You Are Your Own Worst Enemy in Forex Trading

Let’s begin with the easy part; in order for you to at all be profitable as a trader, you first need to have a strategy, plan, or a method that actually makes you money, also known as an “edge” in the forex markets. Then, let’s talk about the difficult part; you need to follow your plan. Finding forex strategies that works is not necessarily that difficult or complicated, but it is very difficult to follow through with it and execute your plan every day.

Imagine the following: You have taken your strategy, modified it, spent hours on fine-tuning it, and finally realized that this is THE strategy that you want to use and follow every day. Then the forex market opens on Monday morning and you are sitting there with a pile of cash that you intend to spend on taking positions in the market according to your strategy. When your strategy gives you the “buy” signal, you obviously stay true to it and enter your buy order in the market.

Perhaps the trade goes against you for a little while, but nothing dramatic happens and you feel that this is within what should be expected. No alarm bells or sales signals are triggered. You have, after all, thoroughly backtested and researched your strategy.

But then… You get bored; go online to Twitter, forex trading forums, tradingview, and other sites. “There’s nothing wrong with staying up to date” you tell yourself. However, there is a difference between “staying up to date,” and letting noise get in your way.

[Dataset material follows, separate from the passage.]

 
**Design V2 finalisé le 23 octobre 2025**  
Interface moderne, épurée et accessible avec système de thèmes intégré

Imagine reading a bearish technical analysis of USD/JPY from a successful trader you usually trust. Maybe other high-profile traders even think USD/JPY is a short now. What is happening? You start to doubt yourself and your own strategy. Perhaps you should be more careful? It seems like nobody is really bullish on the USD nowadays… In the end, you cannot stand the uncertainty anymore and you decide to sell. You figured it’s better to be a bit careful. And it feels good – finally you can relax again.

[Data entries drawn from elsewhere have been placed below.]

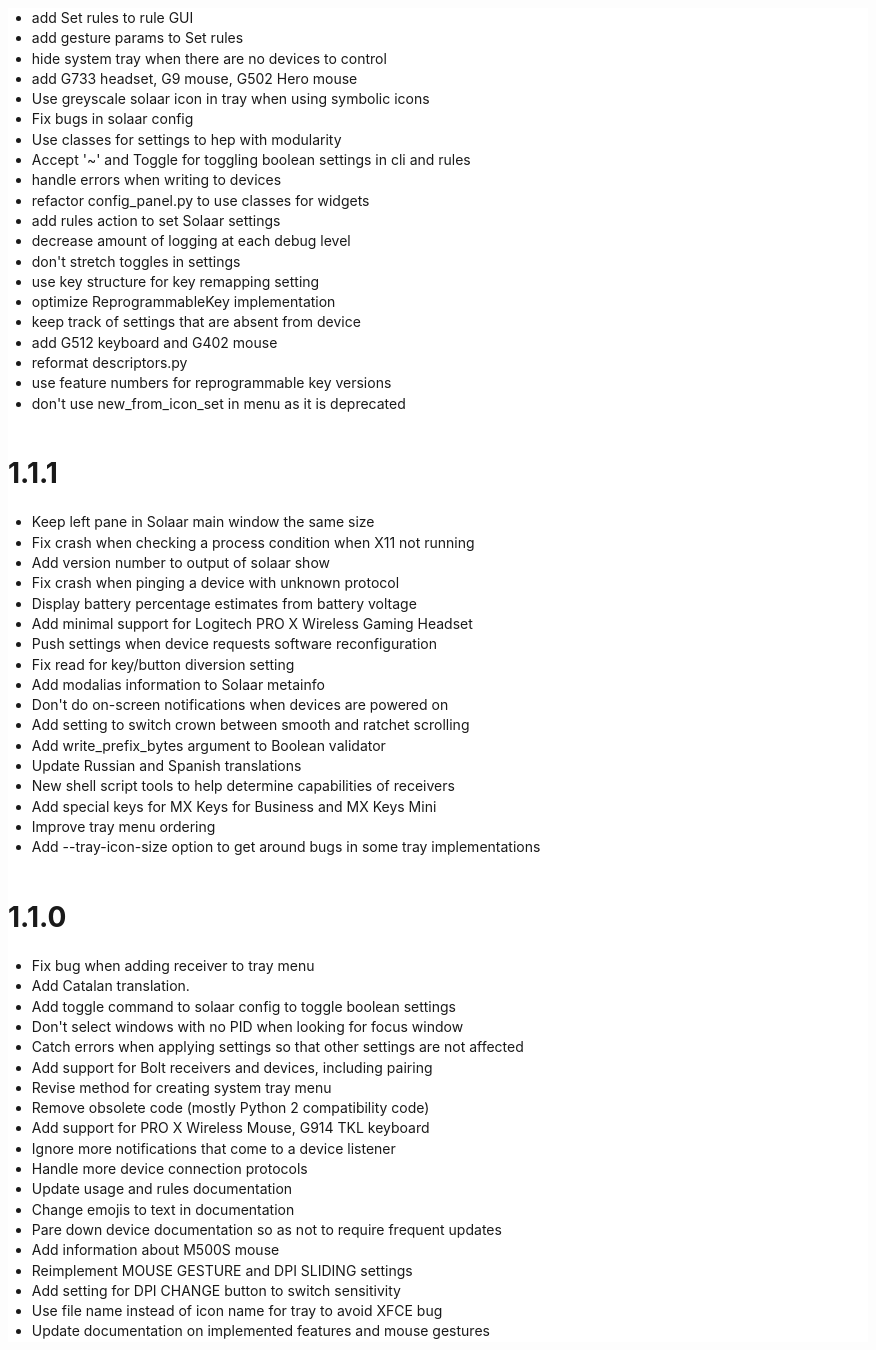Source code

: * add Set rules to rule GUI
* add gesture params to Set rules
* hide system tray when there are no devices to control
* add G733 headset, G9 mouse, G502 Hero mouse
* Use greyscale solaar icon in tray when using symbolic icons
* Fix bugs in solaar config
* Use classes for settings to hep with modularity
* Accept '~' and Toggle for toggling boolean settings in cli and rules
* handle errors when writing to devices
* refactor config_panel.py to use classes for widgets
* add rules action to set Solaar settings
* decrease amount of logging at each debug level
* don't stretch toggles in settings
* use key structure for key remapping setting
* optimize ReprogrammableKey implementation
* keep track of settings that are absent from device
* add G512 keyboard and G402 mouse
* reformat descriptors.py
* use feature numbers for reprogrammable key versions
* don't use new_from_icon_set in menu as it is deprecated

# 1.1.1

* Keep left pane in Solaar main window the same size
* Fix crash when checking a process condition when X11 not running
* Add version number to output of solaar show
* Fix crash when pinging a device with unknown protocol
* Display battery percentage estimates from battery voltage
* Add minimal support for Logitech PRO X Wireless Gaming Headset
* Push settings when device requests software reconfiguration
* Fix read for key/button diversion setting
* Add modalias information to Solaar metainfo
* Don't do on-screen notifications when devices are powered on
* Add setting to switch crown between smooth and ratchet scrolling
* Add write_prefix_bytes argument to Boolean validator
* Update Russian and Spanish translations
* New shell script tools to help determine capabilities of receivers
* Add special keys for MX Keys for Business and MX Keys Mini
* Improve tray menu ordering
* Add --tray-icon-size option to get around bugs in some tray implementations

# 1.1.0

* Fix bug when adding receiver to tray menu
* Add Catalan translation.
* Add toggle command to solaar config to toggle boolean settings
* Don't select windows with no PID when looking for focus window
* Catch errors when applying settings so that other settings are not affected
* Add support for Bolt receivers and devices, including pairing
* Revise method for creating system tray menu
* Remove obsolete code (mostly Python 2 compatibility code)
* Add support for PRO X Wireless Mouse, G914 TKL keyboard
* Ignore more notifications that come to a device listener
* Handle more device connection protocols
* Update usage and rules documentation
* Change emojis to text in documentation
* Pare down device documentation so as not to require frequent updates
* Add information about M500S mouse
* Reimplement MOUSE GESTURE and DPI SLIDING settings
* Add setting for DPI CHANGE button to switch sensitivity
* Use file name instead of icon name for tray to avoid XFCE bug
* Update documentation on implemented features and mouse gestures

And then what happens? USD/JPY turns up! Just like your strategy predicted that it would do. Adding fuel to the fire, you read on Twitter about a trader who posted a profit of 100 percent in two months. A new feeling is creeping through your body, a mix of envy and annoyance, and you decide to get back in as fast as possible. There may still be a large upside in the USD, and you don’t want to be left behind again as the train departs the station.

What happens then? Of course, USD/JPY falls back to the stop-loss level on your original trade, which in that case would have given you a slight profit. Now however, since you took your position at the “wrong” price, this amounts to a loss – far greater than what would be possible had you just followed the strategy.

In addition, your motivation and self-esteem took a serious hit and you don’t feel happy about trading anymore. You start to think things like “the forex market is rigged”, “I always have bad luck”, “I always make bad decisions”, and so on.

We have all been there before; it’s a fairly common and typical novice mistake to make. But hopefully, you do it once, learn from your mistake, and then follow your strategy the next time around.

You might also want to take actions in order to reduce the noise that you surround yourself with. For example, be careful about who you follow on twitter. If you are easily affected by other peoples’ analysis, block them out. Remember, nobody else knows what you’re doing, how you do it and what your style is. This is no competition with anyone other than yourself; you are not competing against other traders, not against the broker or robots, but against yourself and your own mental flaws. When you learn to manage these flaws, you win.